- How to complete this task: Copy out every line of text in the rows below word for word, without the pictures.

- Listed entries:
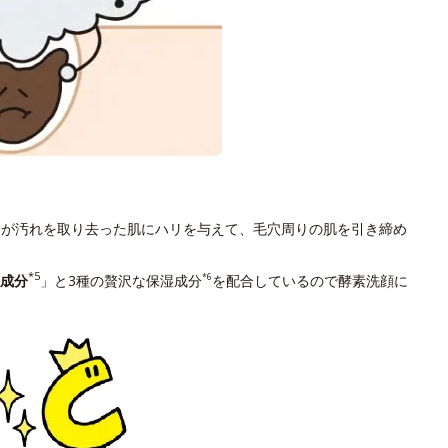
」が汚れを取り去った肌にハリを与えて、毛穴周りの肌を引き締め
*5
成分
」と3種の贅沢な保湿成分
を配合しているので酵素洗顔に
*6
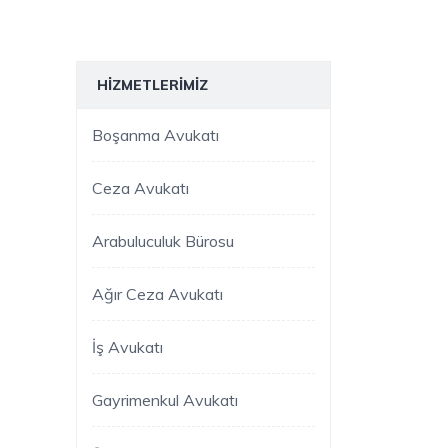
HIZMETLERIMIZ
Boşanma Avukatı
Ceza Avukatı
Arabuluculuk Bürosu
Ağır Ceza Avukatı
İş Avukatı
Gayrimenkul Avukatı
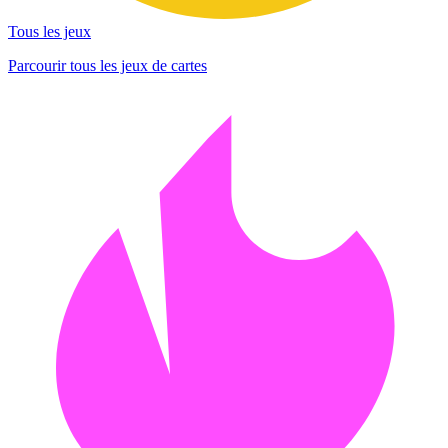
Tous les jeux
Parcourir tous les jeux de cartes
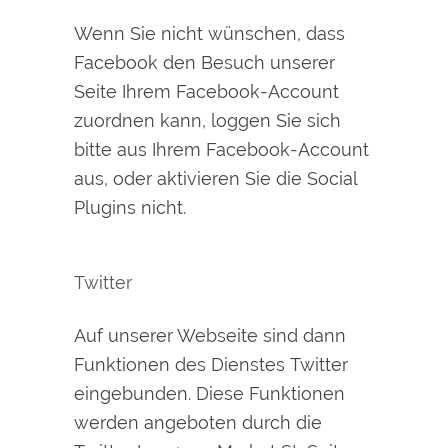
Wenn Sie nicht wünschen, dass
Facebook den Besuch unserer
Seite Ihrem Facebook-Account
zuordnen kann, loggen Sie sich
bitte aus Ihrem Facebook-Account
aus, oder aktivieren Sie die Social
Plugins nicht.
Twitter
Auf unserer Webseite sind dann
Funktionen des Dienstes Twitter
eingebunden. Diese Funktionen
werden angeboten durch die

- Answer box:
」が汚れを取り去った肌にハリを与えて、毛穴周りの肌を引き締め
*5
成分
」と3種の贅沢な保湿成分
を配合しているので酵素洗顔に
*6
HIZMETLERIMIZ
Boşanma Avukatı
Ceza Avukatı
Arabuluculuk Bürosu
Ağır Ceza Avukatı
İş Avukatı
Gayrimenkul Avukatı
Tous les jeux
Parcourir tous les jeux de cartes
Wenn Sie nicht wünschen, dass
Facebook den Besuch unserer
Seite Ihrem Facebook-Account
zuordnen kann, loggen Sie sich
bitte aus Ihrem Facebook-Account
aus, oder aktivieren Sie die Social
Plugins nicht.
Twitter
Auf unserer Webseite sind dann
Funktionen des Dienstes Twitter
eingebunden. Diese Funktionen
werden angeboten durch die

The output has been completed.